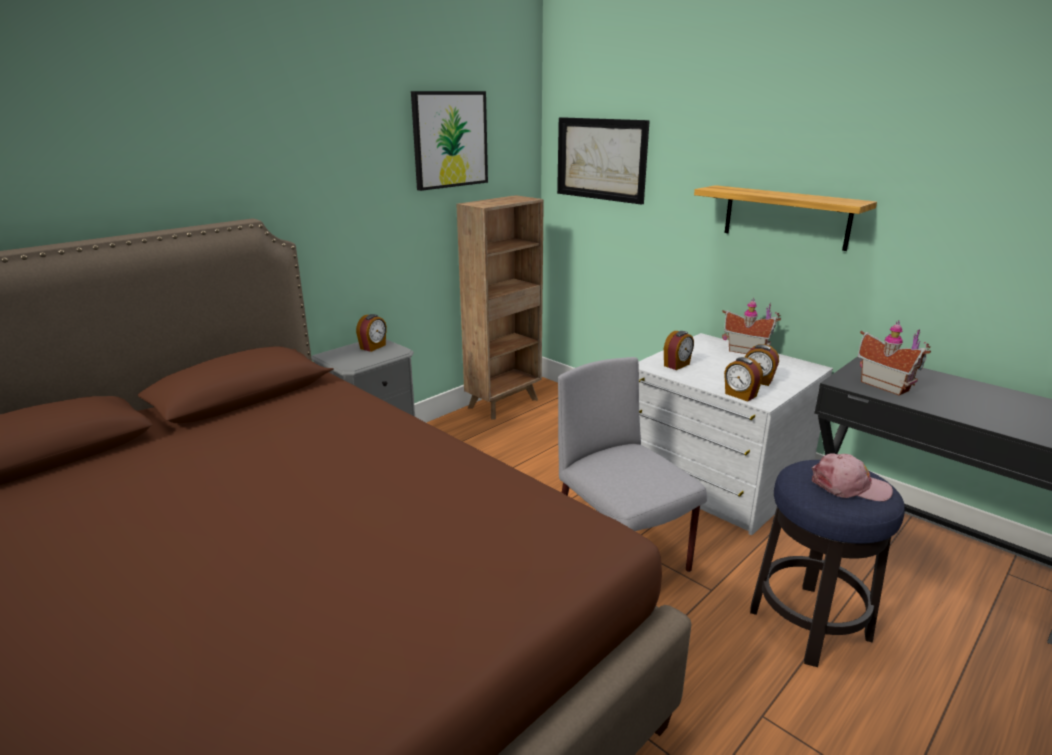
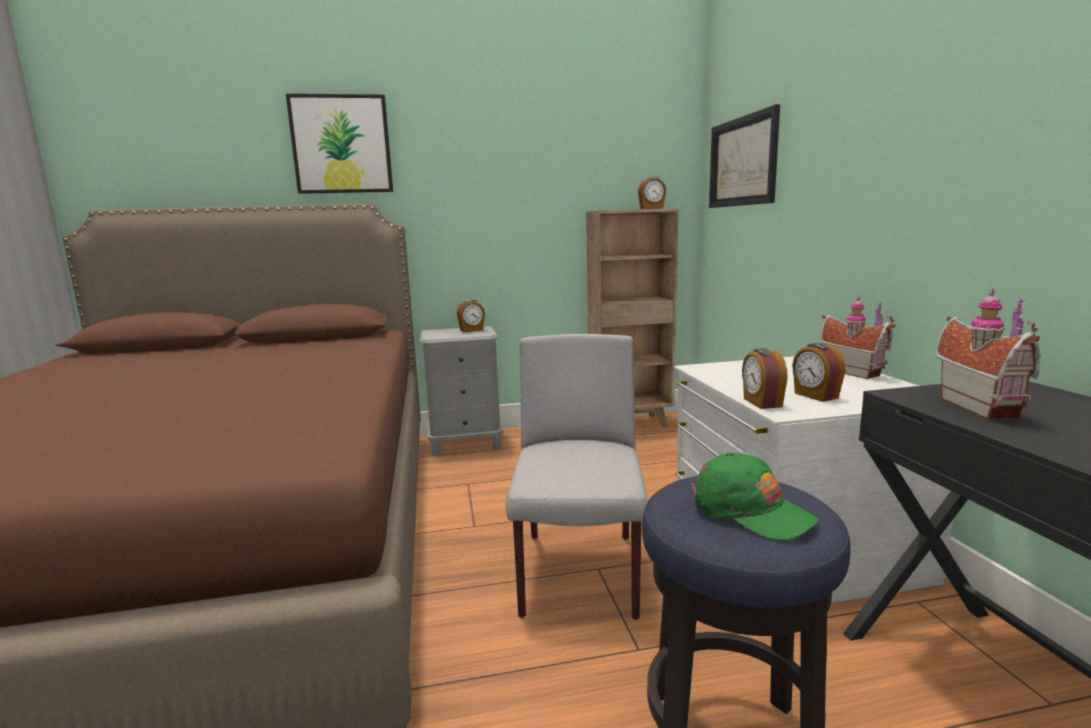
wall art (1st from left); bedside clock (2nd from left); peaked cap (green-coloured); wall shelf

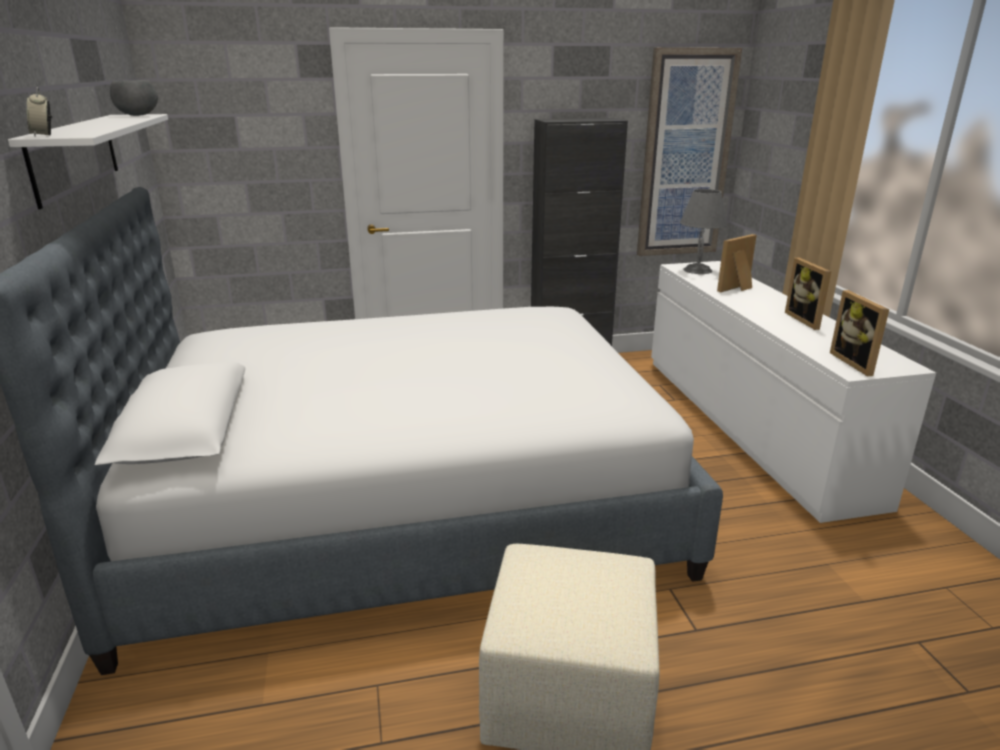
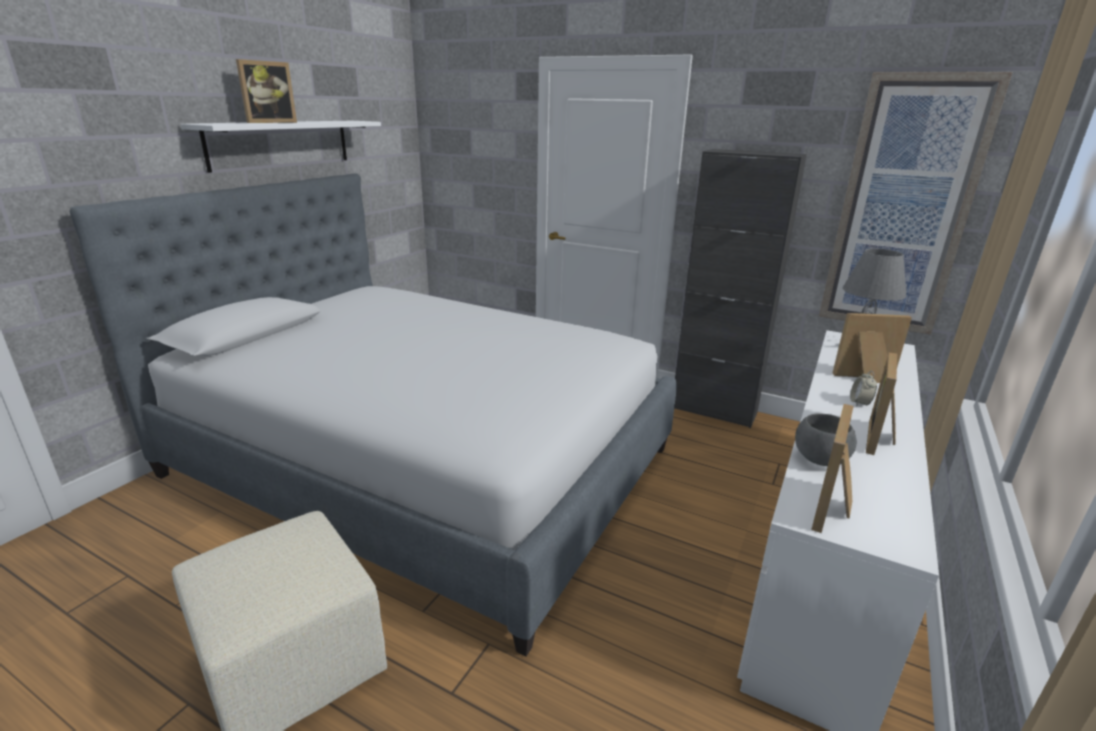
picture frame (1st from left); bowl (grey); bedside clock

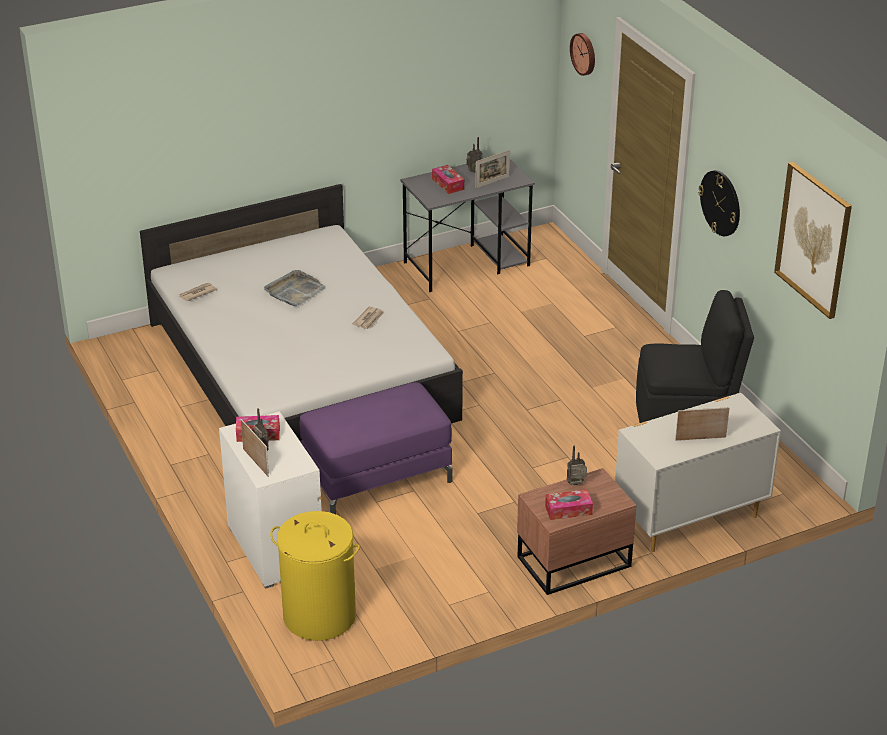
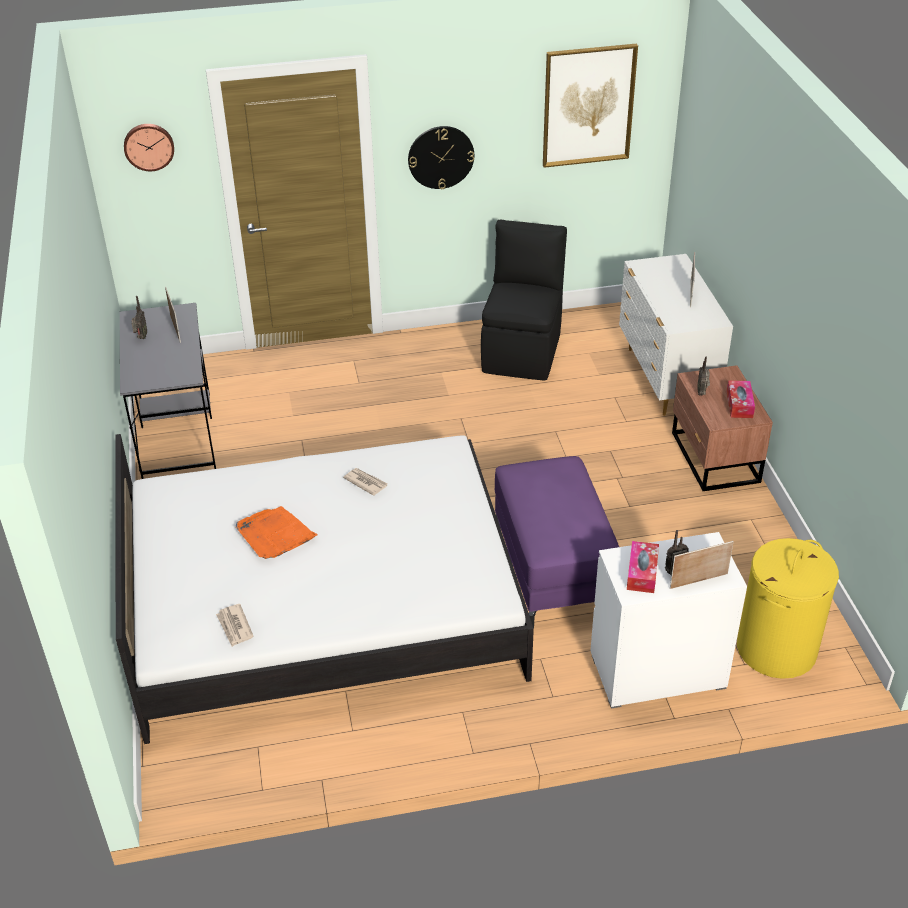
carrying tray (orange); tissue holder (2nd from left in the first image)

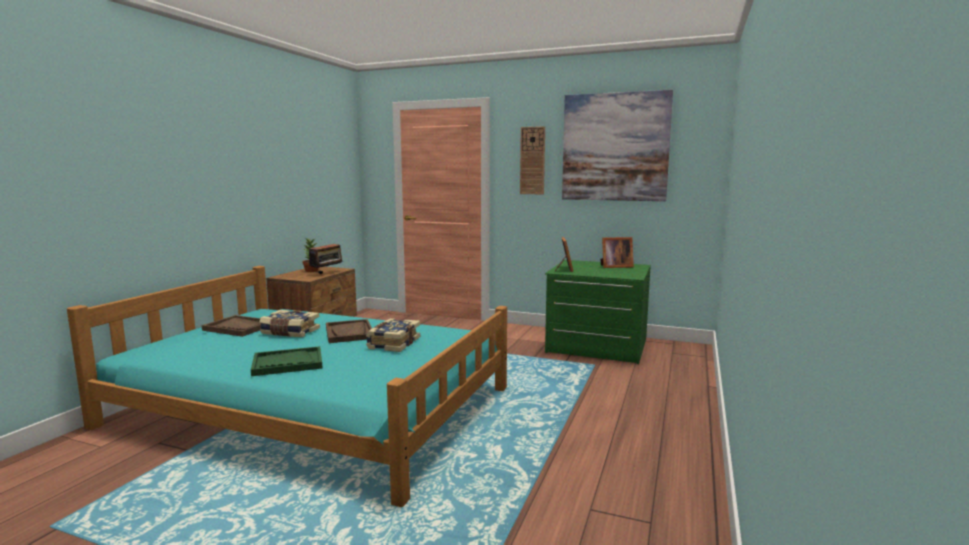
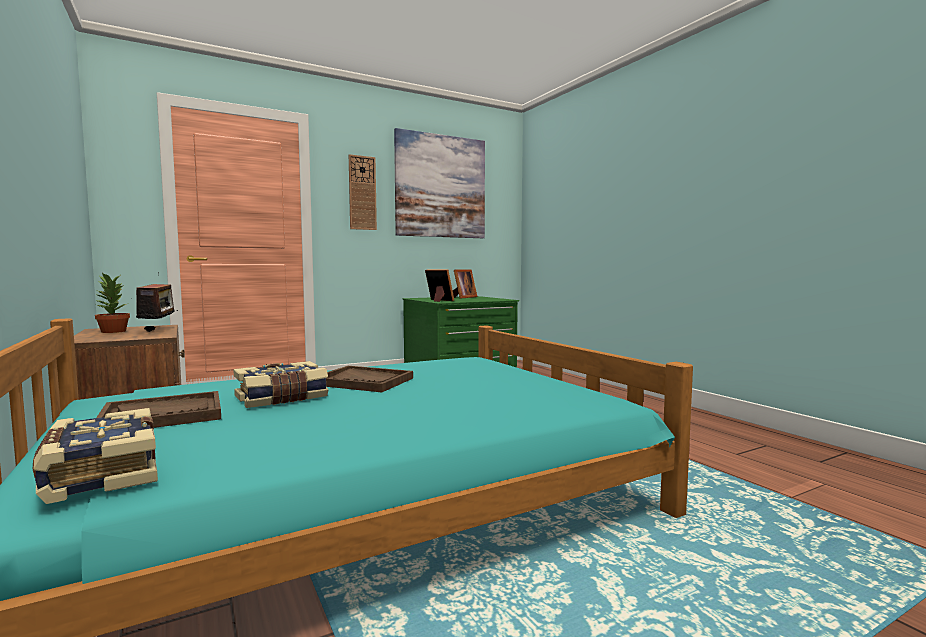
book (1st from left); carrying tray (green-coloured)

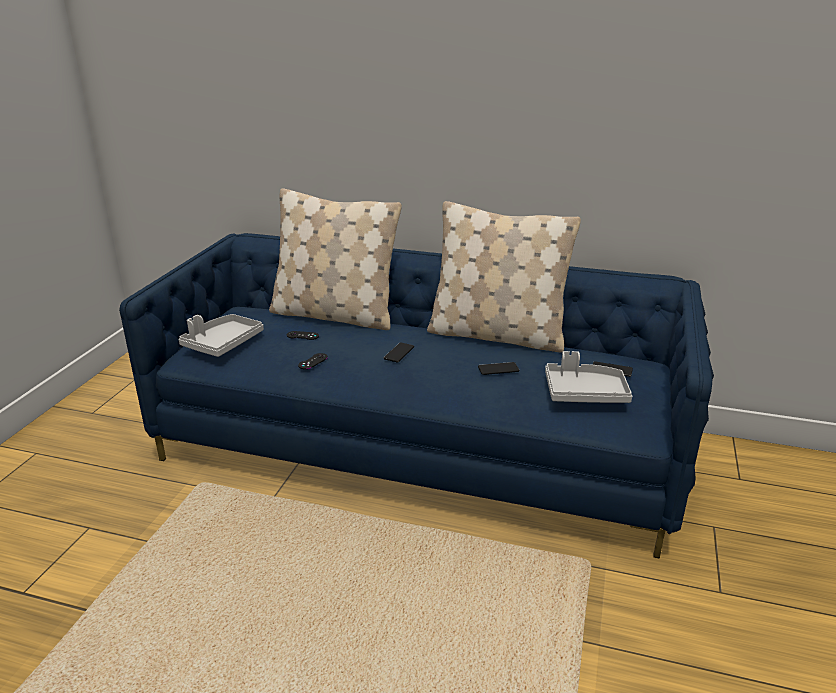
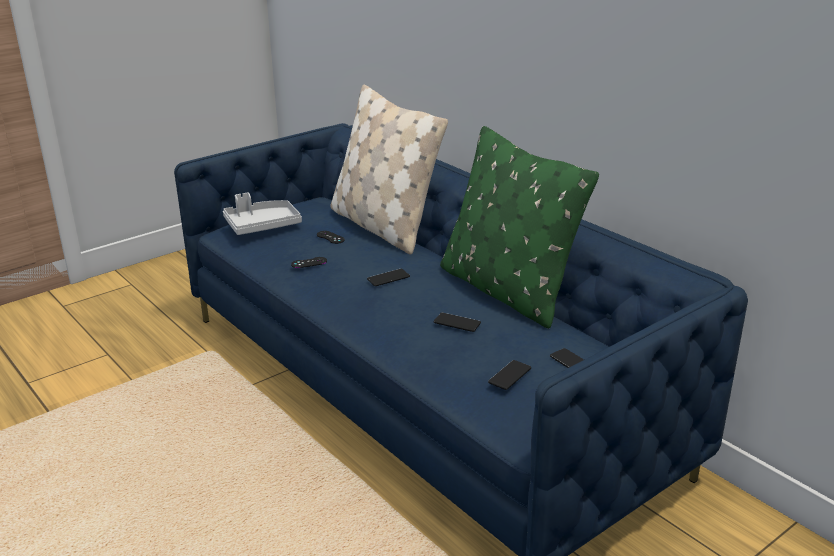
cushion (green-coloured); telephone (3rd from left)

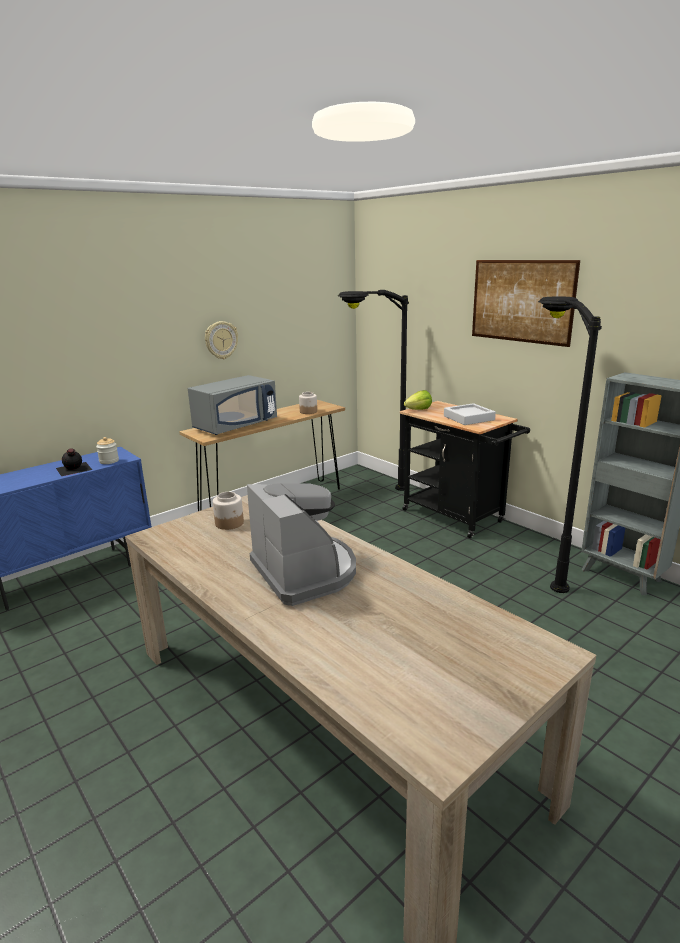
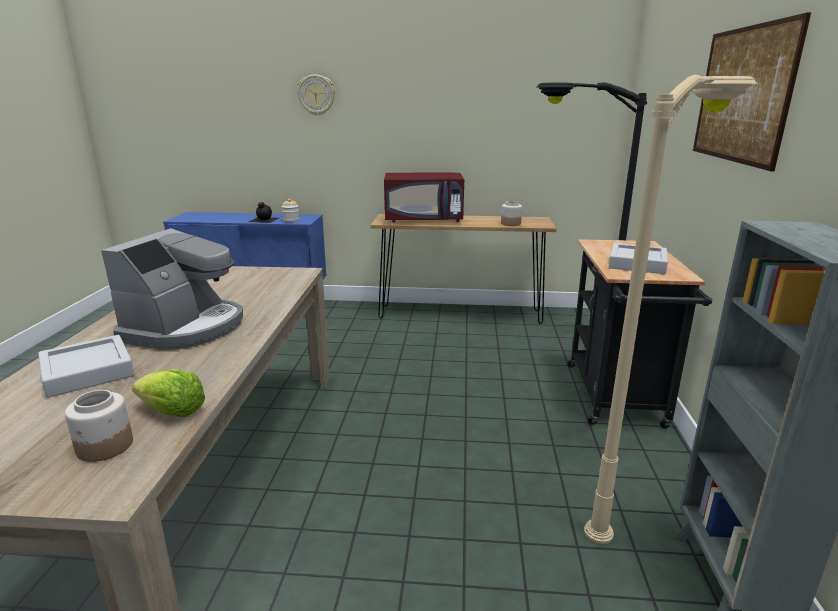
carrying tray (grey) (1st from left); jar (1st from left); head of lettuce; clock on the wall; microwave oven (reddish); floor lamp (beige-coloured)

━━━━━━

Without including any pictures, repeat the records above exactly.

-- Reply to the exercise --
wall art (1st from left); bedside clock (2nd from left); peaked cap (green-coloured); wall shelf

picture frame (1st from left); bowl (grey); bedside clock

carrying tray (orange); tissue holder (2nd from left in the first image)

book (1st from left); carrying tray (green-coloured)

cushion (green-coloured); telephone (3rd from left)

carrying tray (grey) (1st from left); jar (1st from left); head of lettuce; clock on the wall; microwave oven (reddish); floor lamp (beige-coloured)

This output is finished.